Tam 12’den! – Umur Talu

  • Arşiv
  • |
  • Basın
  • |
  • 10 Kasım 2012
  • 14:48

Hayrola, dönüş nereye?

Cezaevlerinde ölüm kapıda deniyor; 12 yıl önceye olabilir mi?

***

Hayrola, dönüş nereye?

İdam istiyormuşsunuz yeniden; 12 Eylül’e olabilir mi?

***

Hayrola, dönüş nereye?

Sendika, grev hakları bir güzel oyulmuş; 12 Mart’a mı?

***

Hayrola, dönüş nereye?

İncirlik’te atom bombaları, üstüne Kürecik kalkanı, eh bir de Patriot; tam 12 Ekim 1950’ye, ABD ordusunun sağ kanadına yerleşmeye, Kore’ye mi?

***

Az gittik, uz gittik…

Dere tepe işte böyle düz gittik!

Fakat ekonomi iyi gidiyor.

Az veren Brunei’den, çok veren Katar’dan.
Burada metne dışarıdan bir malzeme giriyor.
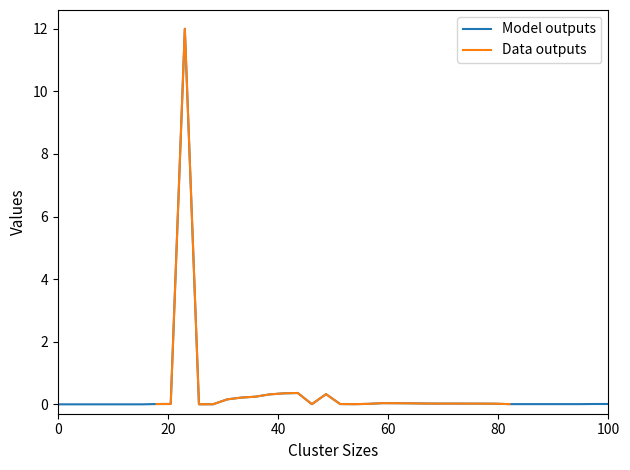

How many lines are shown in the chart?

2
Not: Cezaevlerinde ölüme yuvarlanan açlık grevleri olan bir memlekette; bir de zaten ölüme sürülmüş, ölümden dönmüş “Gaziler” açlık grevine gitmek üzereyse… Demokrasi de ekonomi de belli ki tıka basa doymuş!

Açık tanık!

Türkiye’nin belki de kanlı kaderinden kurtulmak için önemli adımlar atmak üzere olduğu o meşum 1993’te Bingöl’de 33 er öldürülmüştü…

Oradan yaralı kurtulan Osman Partal, kurşuna dizenlere Şemdin Sakık’ın komuta ettiğini söylüyor…

Ama sadece bunu söylemiyor.

Ateşkes döneminde ölüme nasıl gittiklerini, nasıl gönderildiklerini anlatıyor.

Diyor ki, Malatya İl Jandarma’dan hareket ettiğimizde tuhaflıklar başladı.

Sivil olarak yola çıktık. Hiçbir koruma verilmedi.

Elazığ’a yaklaştığımız halde koruma gelmedi. Şoförler sık sık mola verdi. Bir ara arkadaki aracın tekerleği patladı diye durduk. Şoför lastikle uğraşmadı, telsizle konuştu.

Bingöl’e girerken yol PKK tarafından kesilmişti. Şoför dönmedi, bizi oraya sürdü.

Midibüslerde 54 silahsız asker…

33’ü kurşuna dizildi; yaralı kurtulan dışında, kaçırılan 18 kişi sonra serbest bırakıldı.

Türkiye, yani Meclis, yargı, medya…

20’inci yılına gelen bu olayın hakikatini bilemedi.

Ne oldu…

Sonra, sene 2012, yine bir benzeri.

Hakikati aramayan devlet, katliamdan yaralı kurtulan askeri, en önemli tanığı ise ancak 18 yılda Gazi ilan edebildi.

Fazla masraf olmasın diye!

Soru-cevap, takas-makas

Enver Aysever’in “beslediğiniz gazeteciler” sorusunu, Ağaoğlu “sadece bir dostu”nun ismini verip cevapladı; ama dost diye vurgulayarak.

Bilmiyordum; “dost” da kendisini TV’ye çıkarmış zaten.

Portföyünde başkaca da gazeteci bulunmadığını söyledi.

Geçen gün burada Bahçeşehir ve Gökkafes misallerinden; orada bazısına hediye ama birçoğuna da fiyat indirimleriyle “destek” çıkılan gazetecilerden bahsetmiştim.

Soru yine aynıdır:

İlan-reklam kampanyası; yurtdışı gezi vesaire furyası arasında, özellikle yönetici pozisyonda olmak üzere, 1453 arazi fethine katılmış, hatta haber dilinden çok uzak reklam diliyle cilalı haber-yazı döşenmiş, bu “dostluk” sayesinde “kuyruklarda” denen “millet”ten daha uygun fiyatlarla kıyak yapılmış gazeteci var mı?

Sorunun özü şudur:

Ne karşılığında?

Neyi takas ederek?

Yoksa ağa da, paşa da, bey de güle güle otursun!